Bicara Isu Palestina: BSA UAD Adakan Seminar Nasional
Sampai saat ini rakyat Palestina masih terus berjuang melawan penjajahan dan penindasan yang dilakukan oleh kaum Zionis Israel. Tentara Yahudi telah membunuh kaum wanita dan anak-anak secara membabi buta. Rumah, sekolah, dan rumah sakit habis dihancurkan oleh Zionis, nyawa manusia seakan tak ada harganya. Konflik ini merupakan salah satu konflik terpanjang dan sudah ada sejak zaman dahulu. Oleh karena itu, perlu bagi semuanya untuk selalu mengingat perjuangan dan pengorbanan warga Palestina.
Selaras dengan hal itu, Himpunan Mahasiswa Program Studi (HMPS) Bahasa dan Sastra Arab (BSA) Universitas Ahmad Dahlan (UAD) Yogyakarta mengadakan seminar nasional tentang Palestina sebagai bentuk dukungan dan upaya agar selalu mengingat perjuangan Palestina. Seminar ini merupakan salah satu rangkaian acara Arabic World Festival (Awfest) ke-6 BSA UAD yang diselenggarakan pada Jumat, 5 Januari 2024 di Ruang Amphitarium Kampus IV UAD dan disiarkan secara langsung melalui kanal YouTube. “Palestina Membara, Apa Kontribusi Kita?” merupakan tema yang diusung dalam kegiatan seminar. Acara tersebut diikuti oleh seluruh peserta seminar, peserta lomba, dan panitia.
Seminar nasional dipandu oleh Ahmad Zaki Annafiri, S.Pd.I, M.Ed. selaku moderator. Ia selama ini juga dikenal sebagai dosen BSA UAD. Hadir sebagai pembicara yakni Koordinator Fungsi Timur Tengah & Afrika Pusat Strategi Kebijakan Kawasan Aspasaf, Badan Strategi Kebijakan Luar Negeri (BSKLN), Kementerian Luar Negeri Akhmad Masbukhin, M.S.I. selaku pemateri.
Terdapat banyak upaya yang sudah dilakukan masyarakat dalam memperjuangkan Palestina, perjuangan untuk mengingatkan atau menghidupkan kembali apa yang terjadi di Palestina. Sebab, Palestina memang berjasa besar dalam eksistensi saat ini.

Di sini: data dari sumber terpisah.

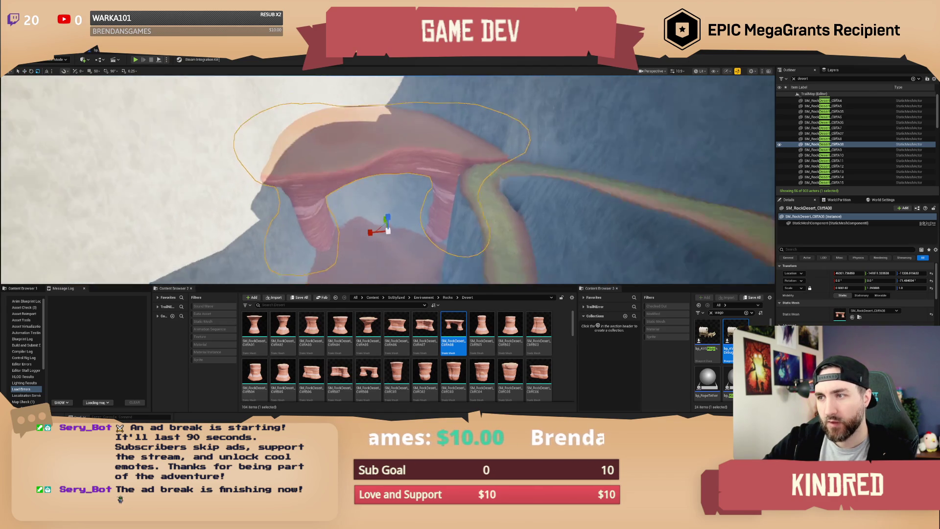
drag(388, 195, 388, 184)
- Delete the bp_AVSWagon_Debug6 wagon from the canyon trail
click(487, 189)
drag(487, 189, 521, 156)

Konflik Palestina-Israel adalah satu-satunya konflik dalam sejarah dunia yang memiliki durasi sangat panjang. Konflik tersebut menjadi satu-satunya konflik yang reperkusinya menjangkau hingga ke seluruh dunia, jauh melampaui batas-batas tanah yang dipersengketakan. Konflik Palestina-Isrrael juga telah mengalami mutasi eksistensi, yakni tidak lagi menjadi sekadar sengketa teritorial tetapi juga telah menjadi salah satu defining symbols dalam konstelasi politik modern internasional. Dengan adanya konflik Palestina-Israel sekarang, dijadikan semacam identitas bagi negara-negara sekitar, contohnya negara-negara Islam.
Akhmad Masbukhin mengungkapkan bahwa pada titik inilah Indonesia menempati suatu posisi yang unik. Sebagai bagian dari komunitas bangsa-bangsa yang pernah di bawah penjajahan asing, bangsa Indonesia memiliki kepekaan yang amat tinggi pada hal-hal yang berkenaan dengan isu kemerdekaan. Dalam hal konflik Palestina-Israel ini jelas bahwa Indonesia tidak mengakui Israel dan tidak akan menjalin hubungan diplomatik dengannya. “Ketika sudah menjalin hubungan diplomatik dengan suatu negara, maka harus menghormati kebijakan negara tersebut dan jika berbicara tentang konflik Palestina-Israel, maka ini berbicara tentang penjajahan atau kolonialisme,” imbuhnya.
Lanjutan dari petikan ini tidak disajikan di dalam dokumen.